I even built a self-reflective sub-agent that automatically challenges and inspects the results to make sure there are zero hallucinations.
Overall, the AI has helped me and my legal team uncover the big picture of what actually happened, and build questions that span hundreds of separate testimony sessions, giving us an unprecedented ability to cross-examine witnesses in court and significantly improved our defenses.

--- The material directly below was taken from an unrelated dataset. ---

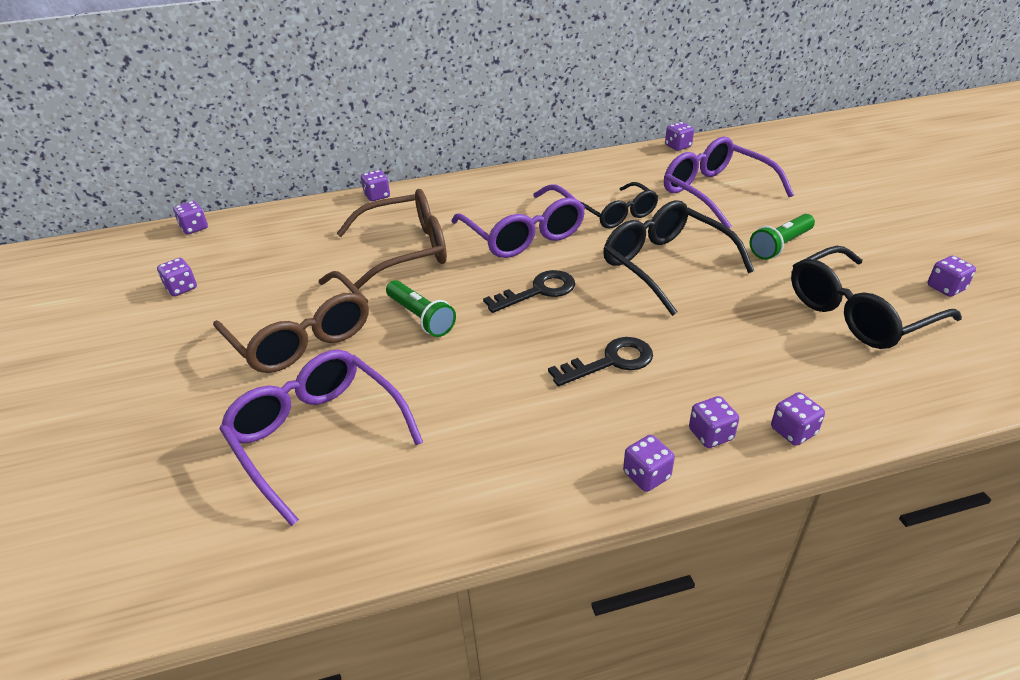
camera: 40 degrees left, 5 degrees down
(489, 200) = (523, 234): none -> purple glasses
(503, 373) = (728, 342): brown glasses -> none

But I have grander vision than just helping my own legal team. Indonesia's legal system is severely overburdened, with a huge number of cases flowing through the courts every year. This kind of AI could be a useful tool not just for lawyers, but also for judges and prosecutors trying to make sense of their caseloads.
With the cross-examinations we've conducted and the weight of evidence that has come to light, we are aiming for an acquittal.
Should that be the case, my pledge is to keep building this AI platform into something that can meaningfully improve the quality of justice in our legal system: by helping investigators analyze cases more thoroughly and shine a light on any potential crimes, by raising the standard of what prosecutors bring before a judge, and by giving lawyers the ability to uncover the truth in their clients' cases faster than ever before.
Because in the end, I want what I've built to help more than just myself. I believe it can ease the burden on our judges and raise the quality of justice across the system in Indonesia.